The initiation into drumming for me like many others was as an infant thumping the kitchen table with cutlery. Soon after The Muppets was the biggest show on television and I effortlessly found an affection for Muppets drummer, Animal.
Animal exemplified joy and the whole nutty professor element to the world’s most important instrument.
My first drum was a plastic marching drum that I got for Christmas in 1988.
I also had one cassette called ‘Bad’ by Michael Jackson whilst my older brother was a Def Leppard fanatic. In this musical era both artists were neck and neck at the top of the charts . Initially I cared little for Def Leppard until my brother told me about the drummer Rick Allen only having one arm. Then I was more impressed.
He could do with three limbs what many failed to do with four. Later I discovered he lost his left arm in a car crash in 1984 which gave me an insight to the loyalty of his band mates. That led me on a crusade to ask a question that doesn’t have a singular answer and that is ‘What is a disability?’
Around the age of 10 or 11, I was later introduced to some of the biggest names in rock when the Freddie Mercury tribute at Wembley Stadium was televised.
On that particular event the drummers having the greatest impact on me were Roger Taylor of Queen and Lars Ulrich of Metallica.
My brother would also come home with borrowed albums of bands such as Iron Maiden and Megadeth and the first question I would ask him was the name of the drummer.
At school I was continuously disruptive by drumming with my pens and books.
Aged 12 my uncle leant me his beautiful old Premier drum kit in blue sparkle for a while. Shortly after that I got my own Yamaha drum machine which was two pads and some backing tracks.
My elder brother took up guitar and was naturally talented. Another uncle passed an acoustic guitar on to me and my brother showed me a few chords. I later graduated to the electric guitar and that was an example of me being a frustrated drummer – drums were always my passion and for many, drums is a first choice of instrument but again many reluctantly settle with an alternative instrument due to lack of finances and physical space, and of course the issue of noise and neighbours.

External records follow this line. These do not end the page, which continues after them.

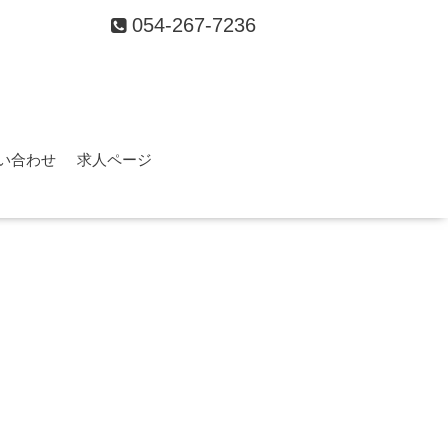
054-267-7236
い合わせ
求人ページ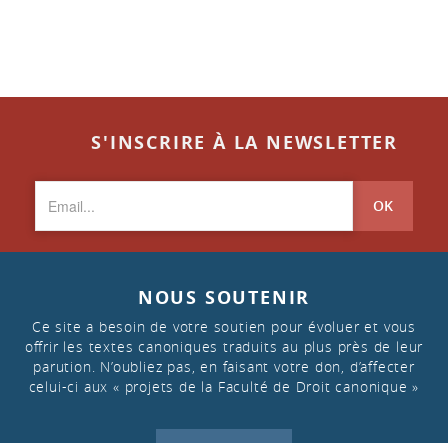
S'INSCRIRE À LA NEWSLETTER
OK
NOUS SOUTENIR
Ce site a besoin de votre soutien pour évoluer et vous
offrir les textes canoniques traduits au plus près de leur
parution. N’oubliez pas, en faisant votre don, d’affecter
celui-ci aux « projets de la Faculté de Droit canonique »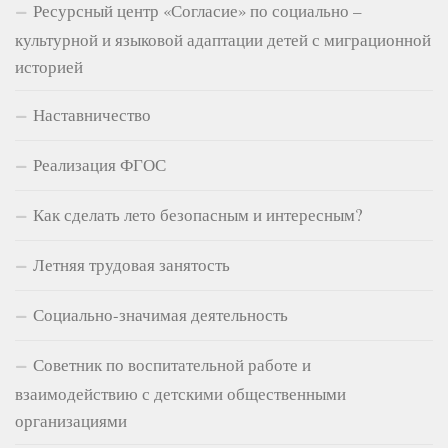
Ресурсный центр «Согласие» по социально –
культурной и языковой адаптации детей с миграционной
историей
Наставничество
Реализация ФГОС
Как сделать лето безопасным и интересным?
Летняя трудовая занятость
Социально-значимая деятельность
Советник по воспитательной работе и
взаимодействию с детскими общественными
организациями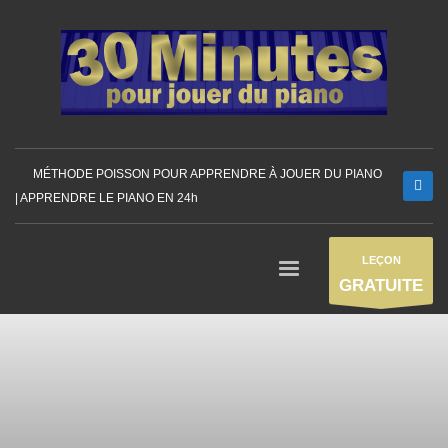
MÉTHODE POISSON POUR APPRENDRE À JOUER DU PIANO
| APPRENDRE LE PIANO EN 24h
LEÇON
GRATUITE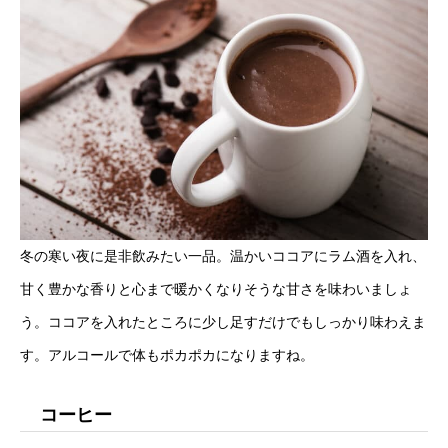
冬の寒い夜に是非飲みたい一品。温かいココアにラム酒を入れ、
甘く豊かな香りと心まで暖かくなりそうな甘さを味わいましょ
う。ココアを入れたところに少し足すだけでもしっかり味わえま
す。アルコールで体もポカポカになりますね。
コーヒー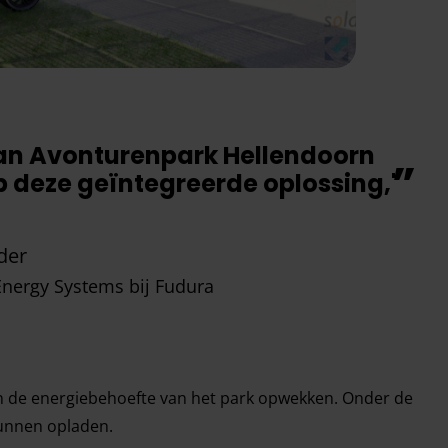
van Avonturenpark Hellendoorn
op deze geïntegreerde oplossing,"
der
nergy Systems bij Fudura
van de energiebehoefte van het park opwekken. Onder de
kunnen opladen.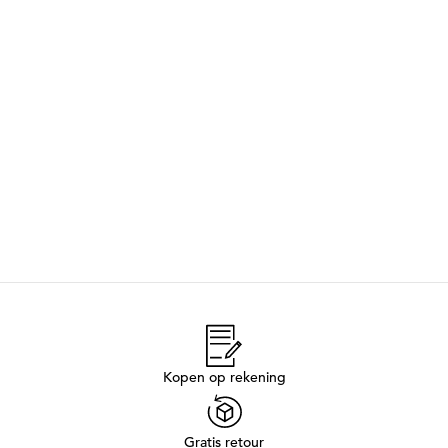
Kopen op rekening
Gratis retour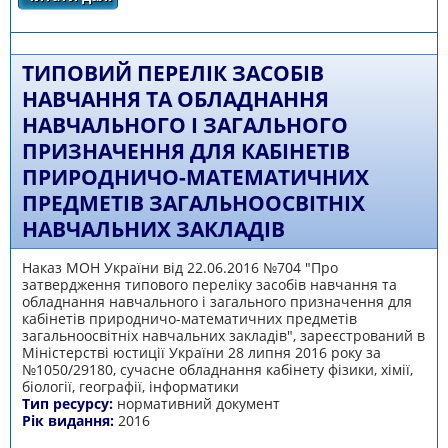
ГЕОГРАФІЇ
ТИПОВИЙ ПЕРЕЛІК ЗАСОБІВ
НАВЧАННЯ ТА ОБЛАДНАННЯ
НАВЧАЛЬНОГО І ЗАГАЛЬНОГО
ПРИЗНАЧЕННЯ ДЛЯ КАБІНЕТІВ
ПРИРОДНИЧО-МАТЕМАТИЧНИХ
ПРЕДМЕТІВ ЗАГАЛЬНООСВІТНІХ
НАВЧАЛЬНИХ ЗАКЛАДІВ
Наказ МОН України від 22.06.2016 №704 "Про
затвердження типового переліку засобів навчання та
обладнання навчального і загального призначення для
кабінетів природничо-математичних предметів
загальноосвітніх навчальних закладів", зареєстрований в
Міністерстві юстиції України 28 липня 2016 року за
№1050/29180, сучасне обладнання кабінету фізики, хімії,
біології, географії, інформатики
Тип ресурсу:
нормативний документ
Рік видання:
2016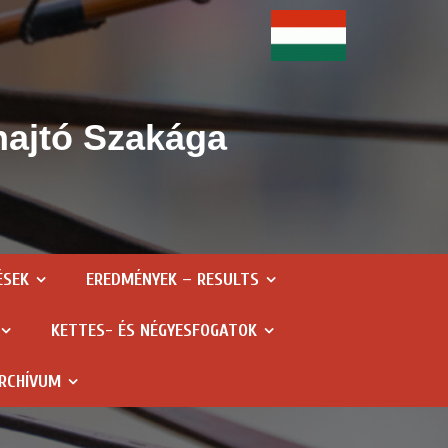
hajtó Szakága
ÉSEK
EREDMÉNYEK – RESULTS
KETTES- ÉS NÉGYESFOGATOK
RCHÍVUM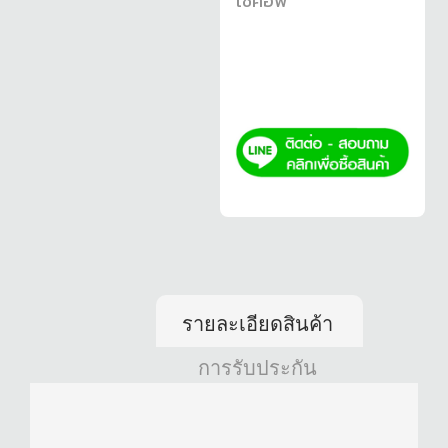
โช้คอัพ
รายละเอียดสินค้า
การรับประกัน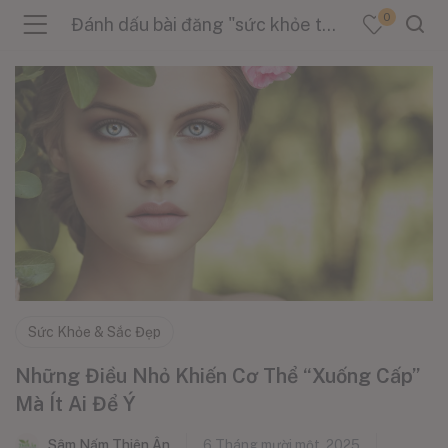
0
Đánh dấu bài đăng "sức khỏe toàn thân"
menu (Sản Phẩm )
menu (Danh Mục )
menu (Tin Tức )
Sức Khỏe & Sắc Đẹp
Những Điều Nhỏ Khiến Cơ Thể “Xuống Cấp”
Mà Ít Ai Để Ý
Sâm Nấm Thiên Ân
6 Tháng mười một, 2025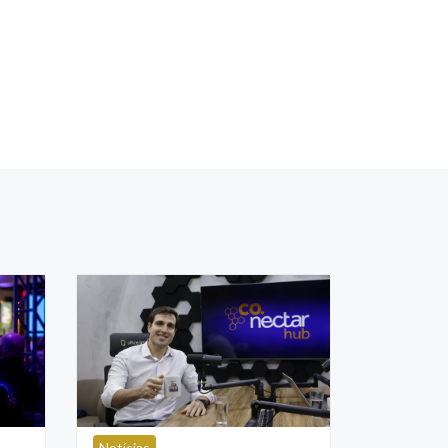
Notícias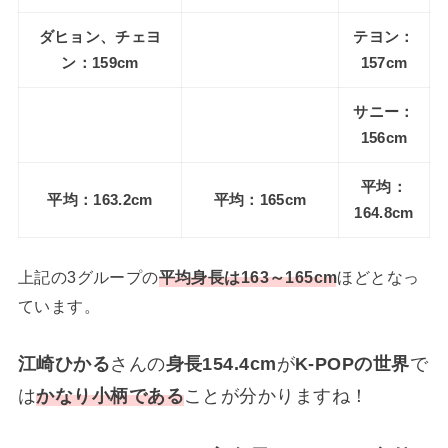
ダヒョン、チェヨ
テヨン：
ン：159cm
157cm
サニー：
156cm
平均：
平均：163.2cm
平均：165cm
164.8cm
上記の3グループの
平均身長は163～165cm
ほどとなっ
ています。
江崎ひかる
さんの
身長154.4cm
が
K-POPの世界
で
は
かなり小柄である
ことが分かりますね！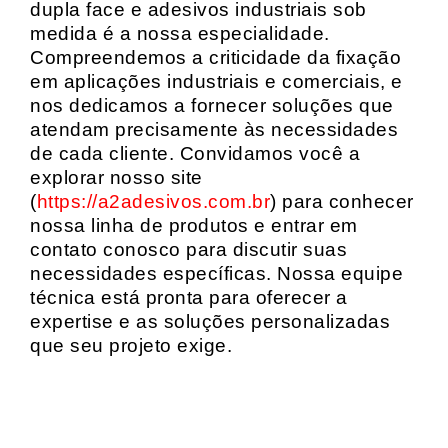
dupla face e adesivos industriais sob
medida é a nossa especialidade.
Compreendemos a criticidade da fixação
em aplicações industriais e comerciais, e
nos dedicamos a fornecer soluções que
atendam precisamente às necessidades
de cada cliente. Convidamos você a
explorar nosso site
(
https://a2adesivos.com.br
) para conhecer
nossa linha de produtos e entrar em
contato conosco para discutir suas
necessidades específicas. Nossa equipe
técnica está pronta para oferecer a
expertise e as soluções personalizadas
que seu projeto exige.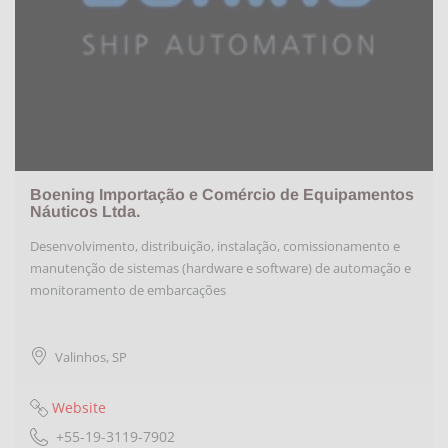
Boening Importação e Comércio de Equipamentos
Náuticos Ltda.
Desenvolvimento, distribuição, instalação, comissionamento e
manutenção de sistemas (hardware e software) de automação e
monitoramento de embarcações
Valinhos
,
SP
Website
+55-19-3119-7902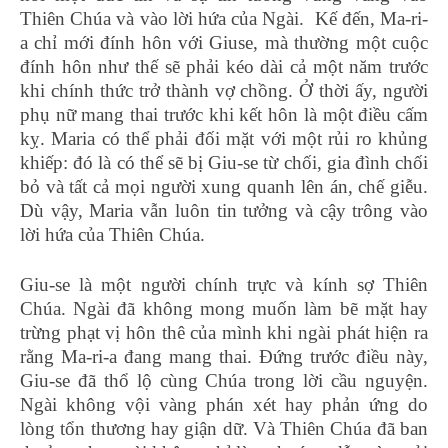
Thiên Chúa và vào lời hứa của Ngài. Kế đến, Ma-ri-
a chỉ mới đính hôn với Giuse, mà thường một cuộc
đính hôn như thế sẽ phải kéo dài cả một năm trước
khi chính thức trở thành vợ chồng. Ở thời ấy, người
phụ nữ mang thai trước khi kết hôn là một điều cấm
kỵ. Maria có thể phải đối mặt với một rủi ro khủng
khiếp: đó là có thể sẽ bị Giu-se từ chối, gia đình chối
bỏ và tất cả mọi người xung quanh lên án, chế giễu.
Dù vậy, Maria vẫn luôn tin tưởng và cậy trông vào
lời hứa của Thiên Chúa.
Giu-se là một người chính trực và kính sợ Thiên
Chúa. Ngài đã không mong muốn làm bẽ mặt hay
trừng phạt vị hôn thê của mình khi ngài phát hiện ra
rằng Ma-ri-a đang mang thai. Đứng trước điều này,
Giu-se đã thổ lộ cùng Chúa trong lời cầu nguyện.
Ngài không vội vàng phán xét hay phản ứng do
lòng tổn thương hay giận dữ. Và Thiên Chúa đã ban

In my mid teens my older brother started a band in our garage after I told him about a drummer and guitarist looking to start a band which I saw advertised on the notice board of the now defunct Music & Book Shop in Downpatrick.
His drummer was a nice chap who would show me a few basics and soon after I bought his kit.
I got involved in bands with fellow teenagers. We had more creative disagreements than harmony and consequently achieved little to nothing. However, we all identified with punk as there was a freedom in the speed and aggression and ability didn’t feature strongly on the agenda. That ethos took away frustration of having to be disciplined. It was all centred around attitude. It was more an attitude and lifestyle in which instruments served as the voice box.
Those were fads. I was always passionate about music so I realised fun to be a word that sat uncomfortably with me because I found pleasure from listening to music that wasn’t particularly happy. It meant more to me that it was real and of substance.
In my final teenage years I religiously bought the Modern Drummer magazine each month. I became educated on the history of the instrument and some of its most influential exponents.
I thought to myself, I want this to be my career and to be a successful musician you need to know more than the basics. So my gut reaction was the need to change my taste in music. I must confess I became quite the snob. I could only appreciate music that was overly technical. Instrumental passages , odd time signatures, pieces that were a minimum of 8 minutes long, sound effects and abstract use of language was the landscape.
Out of all instruments, drums would arguably be the one instrument closest to a sport. The choreography of coordinating two arms and two legs is akin to boxing above and dancing below. Drums are the pulse of every band.
Standard radio pop music is in the time signature of 4/4 which is 4 quarter notes in each measure. I play other forms of drums and percussion such as an Irish bodhran (pronounced boar-ann) made from goat skin, a Cajon ( pronounced ka-hone) whichever is a box drum and a glockenspiel which is like a piano played with mallets.
I often get into our garage at the outskirts of Castlewellan and practice on the drums. It’s just great fun.